- _Document extract_
Obtained from: Yandex LLC
Sponsored by: Yandex LLC
Differential Revision: https://reviews.freebsd.org/D12685


# 332229 07-Apr-2018 tuexen

MFC r326233:

Add to ipfw support for sending an SCTP packet containing an ABORT chunk.
This is similar to the TCP case. where a TCP RST segment can be sent.

There is one limitation: When sending an ABORT in response to an incoming
packet, it should be tested if there is no ABORT chunk in the received
packet. Currently, it is only checked if the first chunk is an ABORT
chunk to avoid parsing the whole packet, which could result in a DOS attack.

Thanks to Timo Voelker for helping me to test this patch.

MFC r327200:

When adding support for sending SCTP packets containing an ABORT chunk
to ipfw in https://svnweb.freebsd.org/changeset/base/326233,
a dependency on the SCTP stack was added to ipfw by accident.

This was noted by Kevel Bowling in https://reviews.freebsd.org/D13594
where also a solution was suggested. This patch is based on Kevin's
suggestion, but implements the required SCTP checksum computation
without any dependency on other SCTP sources.

While there, do some cleanups and improve comments.

Thanks to Kevin Kevin Bowling for reporting the issue and suggesting
a fix.


# 332209 07-Apr-2018 tuexen

MFC r324216:

Fix a bug which avoided that rules for matching port numbers for SCTP
packets where actually matched.
While there, make clean in the man-page that SCTP port numbers are
supported in rules.


# 331201 19-Mar-2018 ae

MFC r330792:
Do not try to reassemble IPv6 fragments in "reass" rule.

Page-level text extractions

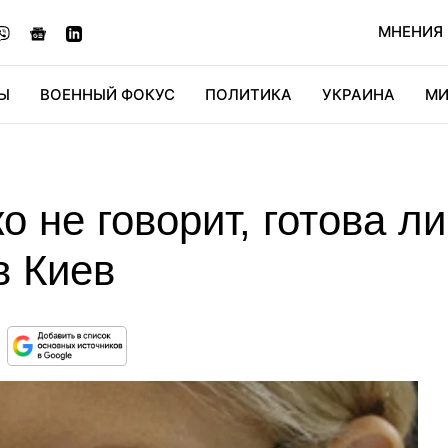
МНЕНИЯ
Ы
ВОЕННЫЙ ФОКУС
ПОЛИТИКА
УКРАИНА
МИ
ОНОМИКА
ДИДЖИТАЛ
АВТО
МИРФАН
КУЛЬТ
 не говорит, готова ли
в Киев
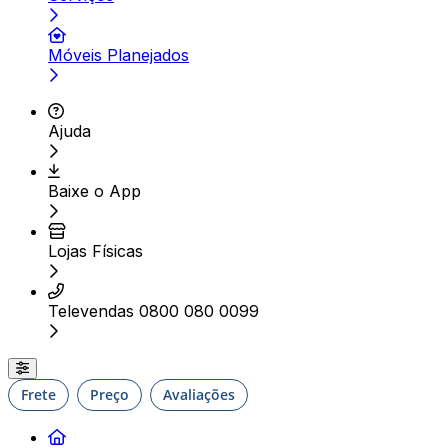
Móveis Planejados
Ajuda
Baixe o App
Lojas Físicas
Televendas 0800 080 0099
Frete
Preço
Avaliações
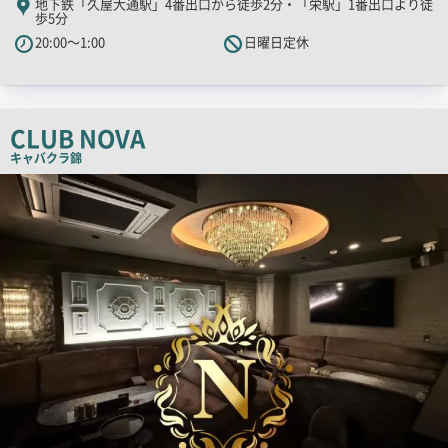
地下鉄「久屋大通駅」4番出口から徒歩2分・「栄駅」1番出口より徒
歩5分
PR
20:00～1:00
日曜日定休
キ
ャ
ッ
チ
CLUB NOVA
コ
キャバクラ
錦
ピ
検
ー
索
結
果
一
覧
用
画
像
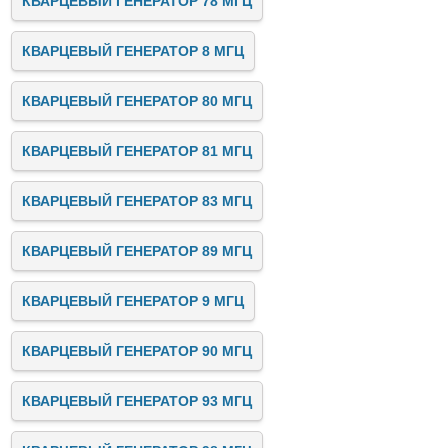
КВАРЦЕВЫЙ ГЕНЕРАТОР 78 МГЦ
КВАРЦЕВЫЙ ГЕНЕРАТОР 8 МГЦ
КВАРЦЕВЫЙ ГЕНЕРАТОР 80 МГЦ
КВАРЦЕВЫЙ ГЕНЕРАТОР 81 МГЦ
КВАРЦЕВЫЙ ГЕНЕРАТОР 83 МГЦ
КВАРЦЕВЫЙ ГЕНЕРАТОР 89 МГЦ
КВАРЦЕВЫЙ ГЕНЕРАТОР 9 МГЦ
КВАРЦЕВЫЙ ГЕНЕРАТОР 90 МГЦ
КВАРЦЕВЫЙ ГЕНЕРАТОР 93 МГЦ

- _Tasks to perform_
**A.** List every revision number that follows "MFC" in the ipfw commit log.
**B.** Reproduce the ipfw commit log word for word, starting at "There is one" and ending at "ipfw by accident.".
**C.** Carry on the ipfw commit log from the point where it stops.

- _Outputs by task_
**A.** r326233, r327200, r324216, r330792

**B.**
There is one limitation: When sending an ABORT in response to an incoming
packet, it should be tested if there is no ABORT chunk in the received
packet. Currently, it is only checked if the first chunk is an ABORT
chunk to avoid parsing the whole packet, which could result in a DOS attack.

Thanks to Timo Voelker for helping me to test this patch.

MFC r327200:

When adding support for sending SCTP packets containing an ABORT chunk
to ipfw in https://svnweb.freebsd.org/changeset/base/326233,
a dependency on the SCTP stack was added to ipfw by accident.

**C.**
ip_reass() expects IPv4 packet and will just corrupt any IPv6 packets
that it gets. Until proper IPv6 fragments handling function will be
implemented, pass IPv6 packets to next rule.

PR: 170604


# 328968 07-Feb-2018 ae

MFC r328326:
When IPv6 packet is handled by O_REJECT opcode, convert ICMP code
specified in the arg1 into ICMPv6 destination unreachable code according
to RFC7915.

Obtained from: Yandex LLC
Sponsored by: Yandex LLC


# 328772 02-Feb-2018 ae

MFC r328161:
Add UDPLite support to ipfw(4).

Now it is possible to use UDPLite's port numbers in rules,
create dynamic states for UDPLite packets and see "UDPLite" for matched
packets in log.

Obtained from: Yandex LLC
Sponsored by: Yandex LLC


# 326388 30-Nov-2017 ae

MFC r326086:
Add ipfw_add_protected_rule() function that creates rule with 65535
number in the reserved set 31. Use this function to create default rule.

MFC r326115:
Rework rule ranges matching. Use comparison rule id with UINT32_MAX to
match all rules with the same rule number.

MFC r326116:
Move ipfw_send_pkt() from ip_fw_dynamic.c into ip_fw2.c.
It is not specific for dynamic states function and called also from
generic code.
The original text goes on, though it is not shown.